Our passage is part of a larger discourse (6:26–59). The best way to understand this discourse is to recognize that it centers on one biblical text, “He gave them bread from heaven to eat” (v. 31), and is therefore a conscious demonstration of the truth of 5:39, 46–47 that the Scriptures illuminate the person of Jesus. The pivotal text is a combination of several possible Old Testament quotations:

  • Exod 16:4: “I will now rain down bread from heaven for you”;
  • Neh 9:15: “Food from heaven you gave them in their hunger”;
  • Ps 78:24: “He rained manna upon them for food and gave them heavenly bread”;
  • Ps 105:40: “ … and with bread from heaven he satisfied them.”

All or some of these associated texts have been combined by the Fourth Evangelist into the one amalgam of verse 31. The discourse is broken by the short interruptions of verses 30–31, 34, 41–43, 52, which, by introducing live dialogue, help to keep the audience’s interest while at the same time pointing out the precise difficulties felt by both the Jews of Jesus’ time and of John’s own later period.

This discourse on a biblical text — what the Jews would call a midrash — follows a phrase-by-phrase order. It will treat in order: He gave; bread from heaven; to eat. Let’s observe this happen.

  1. He gave (vv. 26–34). In this first section, the emphasis lies on the giving. Jesus will give (vv. 27, 34), not as Moses gave (v. 32) a perishable manna food of mortality, but as the Father, source of eternal life, gives (v. 32). Thus far, Jesus appears as the giver of bread and therefore as the new and superior Moses.
  2. bread from heaven (vv. 35–47). The insistence now shifts to the bread from heaven that Jesus not only gives but actually is (vv. 35, 38, 41, 42). It is important to note here that the operative verb is “believe.” Jesus as bread from heaven is accepted and consumed through the belief required in verses 35, 36, 40, 47. What this means is that this is a faith nourishment. Jesus is bread from heaven, feeding all believers, in the same sense that Old Testament wisdom nourished all who accepted it (Prov 9:1–5).
  3. to eat (vv. 48–59). In this final section, the vocabulary changes radically. The significant words are “flesh,” “blood,” “eat, ” “drink.” Note the constant repetition of “eat” in vv.49, 50, 51, 52, 53, 54, 58. “Feed on” (an even more physical verb in the Greek than “eat”) occurs in v.57. These verbs become overwhelmingly insistent, as does the constant reference to flesh and blood, food and drink. The meaning of the discourse has changed. Where in the preceding section Jesus nourished through wisdom-revelation those who believed, the verb “believe” has now completely disappeared and is replaced by “eat,” “feed on.” This is language which clearly speaks of sacramental nourishment, of the food and drink that one eats and feeds upon, of the Eucharistic nourishment provided by the flesh and blood of the Son of Man (v. 53). The “Son of Man” phraseology tells us that this is not the physical flesh and blood of the earthly Jesus and that we are asked to eat and drink but the spiritual, Spirit-filled flesh and blood of the heavenly Son of Man. Verse 58 ties the discourse together by referring back to the central phrase of verse 31.

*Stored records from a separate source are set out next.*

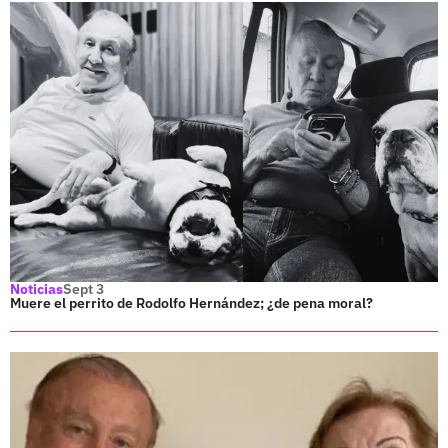
Noticias
Sept 3
Muere el perrito de Rodolfo Hernández; ¿de pena moral?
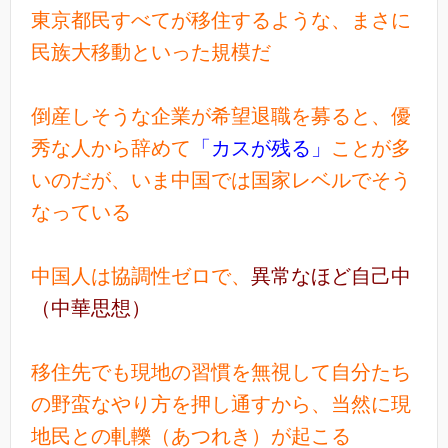
東京都民すべてが移住するような、まさに
民族大移動といった規模だ
倒産しそうな企業が希望退職を募ると、優
秀な人から辞めて
「カスが残る」
ことが多
いのだが、いま中国では国家レベルでそう
なっている
中
国人は協調性ゼロで、
異常なほど自己中
（中華思想）
移住先でも現地の習慣を無視して自分たち
の野蛮なやり方を押し通すから、当然に現
地民との軋轢（あつれき）が起こる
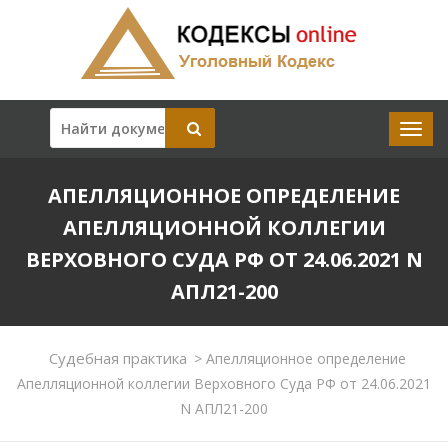
АПЕЛЛЯЦИОННОЕ ОПРЕДЕЛЕНИЕ
АПЕЛЛЯЦИОННОЙ КОЛЛЕГИИ
ВЕРХОВНОГО СУДА РФ ОТ 24.06.2021 N
АПЛ21-200
Судебная практика
>
Апелляционное определение
Апелляционной коллегии Верховного Суда РФ от 24.06.2021
N АПЛ21-200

What this discourse has done, therefore, is to deliver a rich and multi-faceted exposition of the Jesus-as-Bread-of-Life theme. Jesus is first of all the giver of the bread, a new Moses. He is also the bread of wisdom and revelation who nourishes all who come to him in faith. He is, finally, the Eucharistic source of eternal life for all who eat and drink the flesh and blood of the heavenly and glorified Son of Man. Because John uses this Eucharistic material in this Bread of Life homily, it will not be too surprising — yet surprising enough — that the Eucharist will not be mentioned at the Last Supper. Its material has been transferred to this incident. John has also succeeded, with this transfer, to unite in this one chapter the essentials of Christian Eucharist, the word and the bread — the revealing word of vv.35–47 and the sacramental bread of vv.48–59.